Parmi les médicaments, les médecins prescrivent des hormones synthétiques en un cycle complet sans faute. C'est un moyen de normaliser le travail du pancréas, de réguler le fond hormonal perturbé et de contrôler la concentration d'insuline dans les cellules. Les médecins distinguent deux catégories de médicaments pendant le traitement. Il:

  • hormones synthétiques: Duphaston, Utrozhestan.
  • médicaments pour augmenter la sensibilité à l'insuline: metformine, éthomoxir.
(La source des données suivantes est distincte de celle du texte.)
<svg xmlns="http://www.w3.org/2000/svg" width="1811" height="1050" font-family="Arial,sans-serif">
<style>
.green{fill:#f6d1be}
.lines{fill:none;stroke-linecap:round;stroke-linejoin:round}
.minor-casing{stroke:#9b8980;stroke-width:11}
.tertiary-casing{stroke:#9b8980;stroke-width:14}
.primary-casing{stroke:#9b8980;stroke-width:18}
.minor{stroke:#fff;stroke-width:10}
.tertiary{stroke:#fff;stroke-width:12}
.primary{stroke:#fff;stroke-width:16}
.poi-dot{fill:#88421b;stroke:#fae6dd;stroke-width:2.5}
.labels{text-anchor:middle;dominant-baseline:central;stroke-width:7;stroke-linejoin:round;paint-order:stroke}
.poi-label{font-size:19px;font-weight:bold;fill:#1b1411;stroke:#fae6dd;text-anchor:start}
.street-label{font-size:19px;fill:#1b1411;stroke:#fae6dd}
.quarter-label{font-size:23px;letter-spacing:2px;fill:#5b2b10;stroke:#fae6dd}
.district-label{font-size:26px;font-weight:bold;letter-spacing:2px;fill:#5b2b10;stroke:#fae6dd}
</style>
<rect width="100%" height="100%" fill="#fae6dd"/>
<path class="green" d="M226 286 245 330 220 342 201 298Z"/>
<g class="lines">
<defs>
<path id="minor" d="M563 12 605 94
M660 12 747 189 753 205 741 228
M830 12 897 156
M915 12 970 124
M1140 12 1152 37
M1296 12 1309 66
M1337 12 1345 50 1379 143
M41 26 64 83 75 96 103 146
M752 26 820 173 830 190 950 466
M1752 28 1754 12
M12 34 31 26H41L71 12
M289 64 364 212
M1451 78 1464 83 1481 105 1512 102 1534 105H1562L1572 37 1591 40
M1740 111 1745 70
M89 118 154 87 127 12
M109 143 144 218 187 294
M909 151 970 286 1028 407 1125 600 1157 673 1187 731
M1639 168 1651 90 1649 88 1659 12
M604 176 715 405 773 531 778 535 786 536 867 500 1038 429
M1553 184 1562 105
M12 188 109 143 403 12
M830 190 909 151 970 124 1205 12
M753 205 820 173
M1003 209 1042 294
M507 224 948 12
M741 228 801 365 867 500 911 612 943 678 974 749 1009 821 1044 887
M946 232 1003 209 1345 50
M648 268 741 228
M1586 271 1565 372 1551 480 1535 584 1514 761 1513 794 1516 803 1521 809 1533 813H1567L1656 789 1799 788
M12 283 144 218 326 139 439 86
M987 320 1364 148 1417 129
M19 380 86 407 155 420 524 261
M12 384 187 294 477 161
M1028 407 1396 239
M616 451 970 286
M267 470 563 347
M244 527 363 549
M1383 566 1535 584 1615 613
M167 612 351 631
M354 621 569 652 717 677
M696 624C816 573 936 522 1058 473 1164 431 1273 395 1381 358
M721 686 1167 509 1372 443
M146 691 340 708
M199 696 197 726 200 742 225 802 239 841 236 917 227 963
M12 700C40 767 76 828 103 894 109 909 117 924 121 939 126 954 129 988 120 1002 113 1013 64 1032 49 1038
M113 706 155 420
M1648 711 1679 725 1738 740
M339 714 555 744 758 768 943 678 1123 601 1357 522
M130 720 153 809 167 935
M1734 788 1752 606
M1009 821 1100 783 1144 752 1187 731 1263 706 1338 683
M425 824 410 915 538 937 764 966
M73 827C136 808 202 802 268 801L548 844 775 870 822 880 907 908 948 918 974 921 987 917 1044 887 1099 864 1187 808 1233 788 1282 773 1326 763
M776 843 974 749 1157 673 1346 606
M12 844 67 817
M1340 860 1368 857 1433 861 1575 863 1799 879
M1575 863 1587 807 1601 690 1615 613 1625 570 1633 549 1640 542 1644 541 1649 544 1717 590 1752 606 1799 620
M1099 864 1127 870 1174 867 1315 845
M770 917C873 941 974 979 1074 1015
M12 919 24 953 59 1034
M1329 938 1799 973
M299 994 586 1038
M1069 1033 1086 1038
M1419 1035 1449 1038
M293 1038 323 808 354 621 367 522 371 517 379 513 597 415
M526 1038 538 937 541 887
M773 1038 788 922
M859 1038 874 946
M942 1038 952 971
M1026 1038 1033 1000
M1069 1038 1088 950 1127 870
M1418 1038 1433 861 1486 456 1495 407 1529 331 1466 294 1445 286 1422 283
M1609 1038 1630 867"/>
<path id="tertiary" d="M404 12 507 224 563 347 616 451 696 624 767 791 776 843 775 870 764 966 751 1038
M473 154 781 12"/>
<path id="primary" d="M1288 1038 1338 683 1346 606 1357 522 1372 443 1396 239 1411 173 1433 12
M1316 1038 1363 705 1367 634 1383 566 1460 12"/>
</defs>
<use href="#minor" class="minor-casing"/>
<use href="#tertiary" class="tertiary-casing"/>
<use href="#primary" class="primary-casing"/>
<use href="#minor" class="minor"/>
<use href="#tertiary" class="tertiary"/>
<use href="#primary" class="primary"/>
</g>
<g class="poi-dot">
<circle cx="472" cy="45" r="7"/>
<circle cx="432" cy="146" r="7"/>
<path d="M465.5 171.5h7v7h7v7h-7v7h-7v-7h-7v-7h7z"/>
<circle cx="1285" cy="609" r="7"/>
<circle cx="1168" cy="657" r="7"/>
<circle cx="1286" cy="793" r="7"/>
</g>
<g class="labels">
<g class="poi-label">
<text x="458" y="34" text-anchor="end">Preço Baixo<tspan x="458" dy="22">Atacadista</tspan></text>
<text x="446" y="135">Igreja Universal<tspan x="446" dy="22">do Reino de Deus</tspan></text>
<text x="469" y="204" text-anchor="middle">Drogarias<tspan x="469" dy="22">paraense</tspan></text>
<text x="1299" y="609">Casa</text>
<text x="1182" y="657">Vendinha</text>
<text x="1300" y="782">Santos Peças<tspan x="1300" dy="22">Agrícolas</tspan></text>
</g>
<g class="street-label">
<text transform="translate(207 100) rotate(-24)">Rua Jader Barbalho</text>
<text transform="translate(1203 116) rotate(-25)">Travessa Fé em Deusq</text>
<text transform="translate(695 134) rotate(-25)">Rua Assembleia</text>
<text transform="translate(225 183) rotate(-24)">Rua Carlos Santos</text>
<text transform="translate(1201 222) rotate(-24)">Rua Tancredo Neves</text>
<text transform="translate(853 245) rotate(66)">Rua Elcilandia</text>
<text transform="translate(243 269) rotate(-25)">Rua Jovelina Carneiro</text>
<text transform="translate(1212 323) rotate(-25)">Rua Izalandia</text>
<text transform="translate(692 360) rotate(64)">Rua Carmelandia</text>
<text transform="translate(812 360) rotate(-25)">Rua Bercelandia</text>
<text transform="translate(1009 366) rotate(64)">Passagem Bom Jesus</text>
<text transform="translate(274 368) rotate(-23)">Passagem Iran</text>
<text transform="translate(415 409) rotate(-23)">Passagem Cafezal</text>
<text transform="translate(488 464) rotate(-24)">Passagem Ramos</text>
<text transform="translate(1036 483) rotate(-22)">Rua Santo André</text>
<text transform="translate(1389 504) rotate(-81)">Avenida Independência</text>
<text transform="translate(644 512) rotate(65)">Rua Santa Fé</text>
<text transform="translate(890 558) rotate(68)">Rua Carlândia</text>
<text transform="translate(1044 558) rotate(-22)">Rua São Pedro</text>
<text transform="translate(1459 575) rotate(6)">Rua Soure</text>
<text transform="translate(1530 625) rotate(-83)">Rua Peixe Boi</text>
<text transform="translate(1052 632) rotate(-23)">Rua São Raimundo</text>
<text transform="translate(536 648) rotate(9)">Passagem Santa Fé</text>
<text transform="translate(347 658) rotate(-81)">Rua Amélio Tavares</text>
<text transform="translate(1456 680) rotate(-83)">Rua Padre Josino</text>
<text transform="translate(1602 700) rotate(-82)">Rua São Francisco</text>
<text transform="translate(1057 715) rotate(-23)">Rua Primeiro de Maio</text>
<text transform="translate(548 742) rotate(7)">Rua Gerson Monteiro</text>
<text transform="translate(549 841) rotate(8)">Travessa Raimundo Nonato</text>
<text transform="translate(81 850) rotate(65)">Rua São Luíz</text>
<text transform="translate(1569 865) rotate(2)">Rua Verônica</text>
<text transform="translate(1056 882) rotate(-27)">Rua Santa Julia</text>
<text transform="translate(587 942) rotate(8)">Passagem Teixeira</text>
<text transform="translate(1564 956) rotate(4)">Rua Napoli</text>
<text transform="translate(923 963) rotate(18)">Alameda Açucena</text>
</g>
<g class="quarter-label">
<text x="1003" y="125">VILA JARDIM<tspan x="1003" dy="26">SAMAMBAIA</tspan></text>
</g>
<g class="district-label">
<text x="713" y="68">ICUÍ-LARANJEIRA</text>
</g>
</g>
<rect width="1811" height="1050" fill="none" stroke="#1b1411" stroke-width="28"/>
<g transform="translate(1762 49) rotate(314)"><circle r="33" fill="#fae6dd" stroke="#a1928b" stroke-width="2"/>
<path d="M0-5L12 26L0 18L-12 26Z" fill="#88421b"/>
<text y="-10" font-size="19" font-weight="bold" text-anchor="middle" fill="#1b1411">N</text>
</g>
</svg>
Pour comprendre comment cela fonctionne et pourquoi un traitement médicamenteux pour la résistance à l'insuline est nécessaire, une brève description des médicaments les plus efficaces dans une direction de traitement donnée est présentée ci-dessous:

  1. Dufaston. Les comprimés peuvent être prescrits pendant la grossesse ou les maladies gynécologiques progressives. Posologie et administration associées au cycle menstruel.
  2. Metformine. Les comprimés oraux qui jouent le rôle de thérapie de remplacement offrent une résistance à l'insuline. Le médicament améliore les effets thérapeutiques de l'alimentation et de la perte de poids..

Régime

Si vous respectez le menu diététique, vous pouvez résoudre le problème de santé sans médicaments supplémentaires. Étant donné que les glucides augmentent la glycémie, vous devrez à tout jamais renoncer au sucre, aux bonbons et aux confiseries. Les fruits sucrés, les viandes grasses et l'alcool sont interdits. Mais les ingrédients alimentaires suivants sont autorisés:

  • produits laitiers écrémés;
  • céréales et œufs;
  • boeuf et poulet;
  • soja.

Perte de poids

Si vous perdez du poids, le problème mondial de la résistance à l'insuline sera résolu de 50%. La correction du surpoids aide à éliminer les tissus adipeux dans lesquels prédomine l'accumulation accrue d'insuline. Ne vous affamez pas, mais une bonne nutrition, l'abandon de mauvaises habitudes et une activité physique modérée ne profiteront qu'au patient.

Des exercices

Nous parlerons de l'entraînement aérobie, qui a un effet systémique dans tout le corps - réduire le poids, augmenter le tonus, prévenir les pathologies cardiovasculaires et nerveuses. Voici les exercices les plus efficaces pour la résistance à l'insuline:

  1. Marcher au grand air pendant 30 minutes le matin et le soir.
  2. Allez nager, faire du vélo.

Effets

Avec la résistance à l'insuline et l'absence de traitement rapide, le patient s'attend à de graves problèmes de santé. Par conséquent, il est important de suivre un régime à temps et de prendre des hormones. Une menace potentielle est les diagnostics suivants qui sont difficiles à traiter avec prudence:

  • maladies cardiovasculaires;
  • l'athérosclérose;
  • syndrome des ovaires polykystiques;
  • obésité du foie;
  • anomalies de croissance physiologiques.